The practical agreements signed off this week take all this into account.
At the same time Botswana, being a more arid country, has been concentrating on research into traditional grains, finding varieties that have high productivity and are good to eat, and taste better.
Industrial cooperation between businesses on both sides of the border is likely to be led by agro-processors as complementary markets already exist and can be fed by better trade.
Communications are vital in modern business, and Botswana’s 21st century expansion of its transport system, especially the road across the north of the country that gives Zimbabwe easy access to Namibian markets and ports, has shown how a lot more can be done.
The Second Republic bought into the agreement between Botswana and Zambia to build the new bridge connecting these two countries, and incidentally Zimbabwe, at Kazangula, showing a willingness to engage in practical cooperation.
At some stage the long-projected east-west railway across Botswana needs to be built so that the Namibian ports are accessible to both countries.

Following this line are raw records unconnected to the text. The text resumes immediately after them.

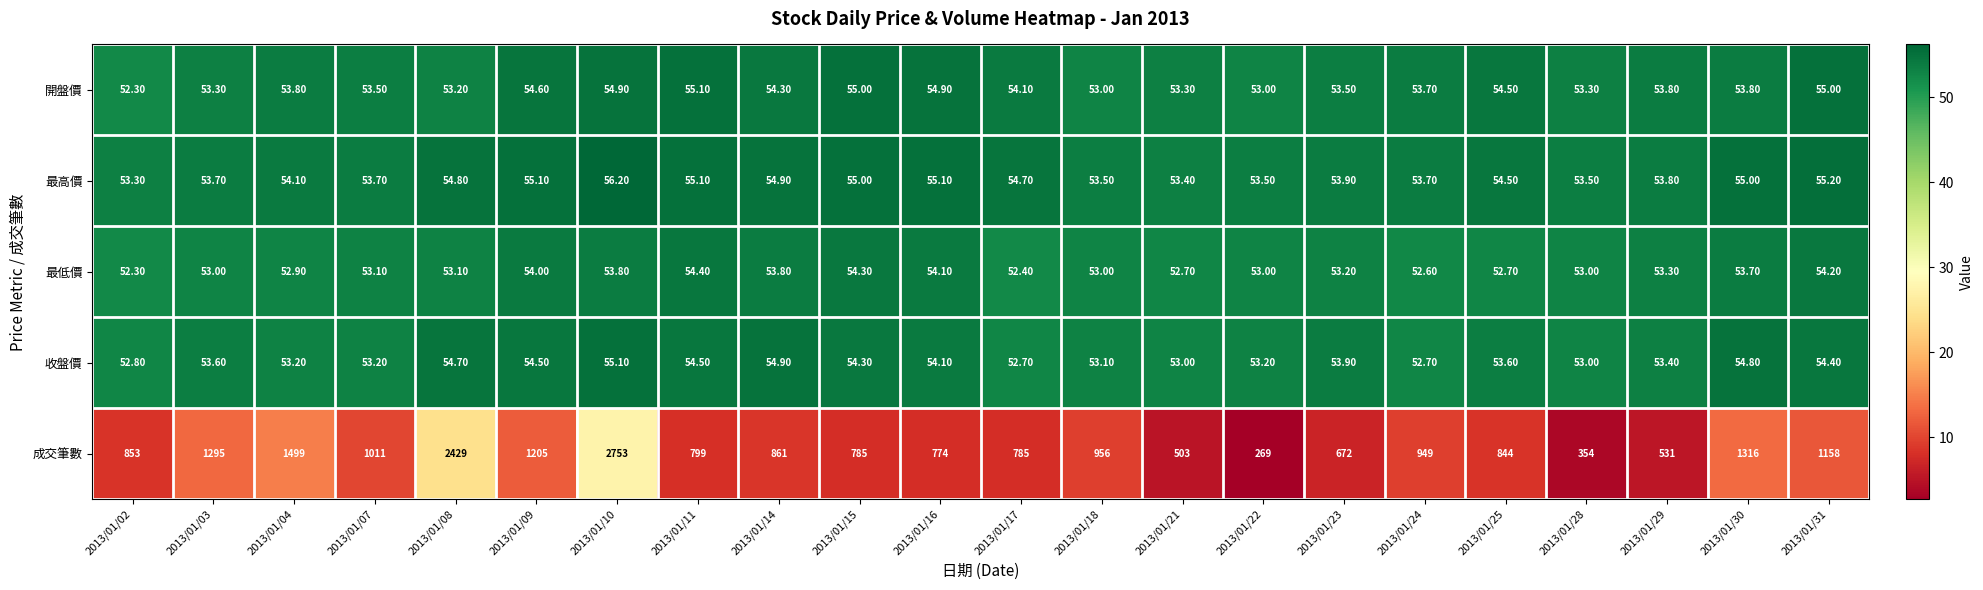

Rank the series at 2013/01/31 from lowest to highest value.

最低價, 收盤價, 開盤價, 最高價, 成交筆數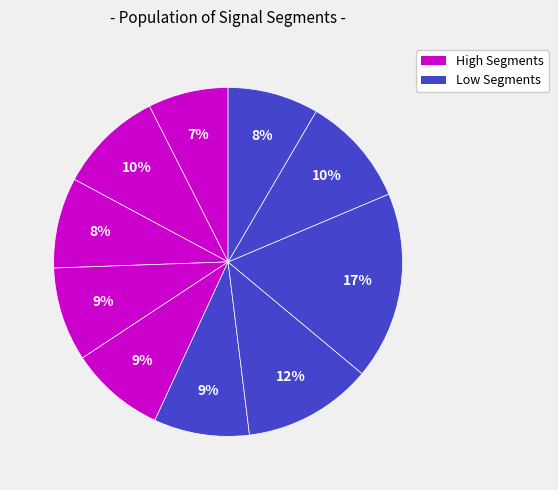

To the nearest percent, what is the average slice percentage?

10%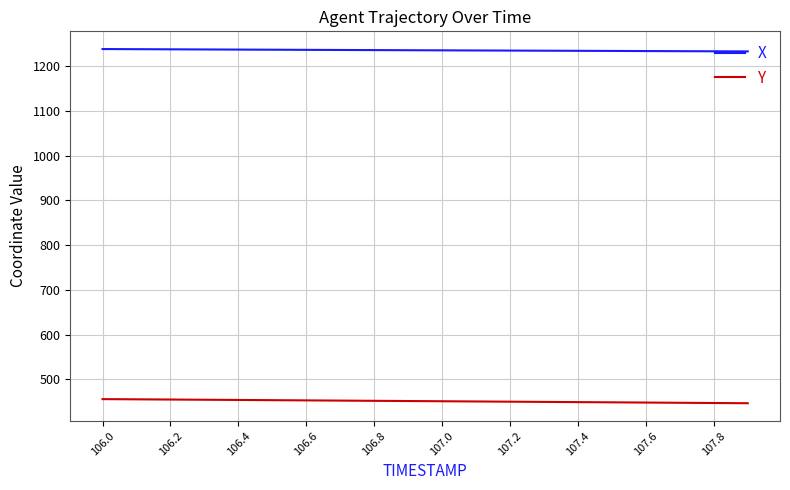

True or false: X and Y intersect in this chart.

False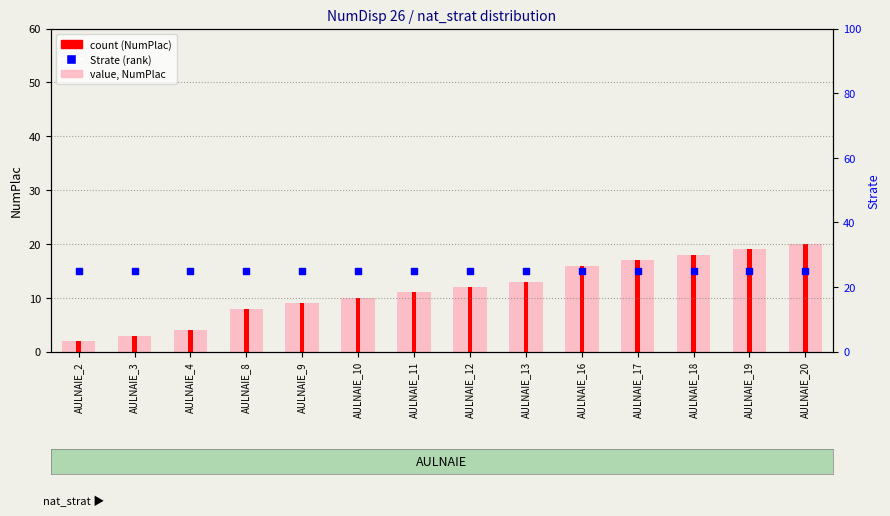

Is the value of Strate (rank) at AULNAIE_2 greater than the value of count (NumPlac) at AULNAIE_19?

Yes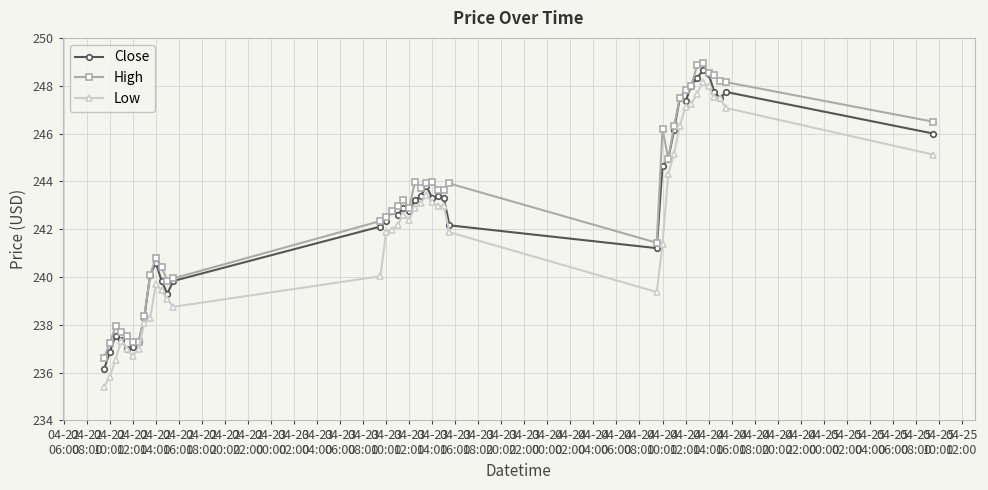

What is the smallest value displayed?

235.4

But the most important result of the Bi-National Commission meeting, and indeed President Boko’s entire State visit to Zimbabwe, is the recognition that the two countries can and should do a lot more business with each other, with the Governments basically making sure that this is possible, that artificial barriers are removed.
That is why the 10 agreements divide into two groups: inter-Government cooperation in practical border services and security on one side, and on the other side the willingness to smooth the way for the productive sectors to get stuck in and work out how investment, trade and markets can be enhanced.
The commission’s agreements were not pie-in-the-sky declarations of intent, but rather laying down practical steps that would actually work on the ground, and that is important.
Economies grow because practical business people drive them, with Governments smoothing away rough edges.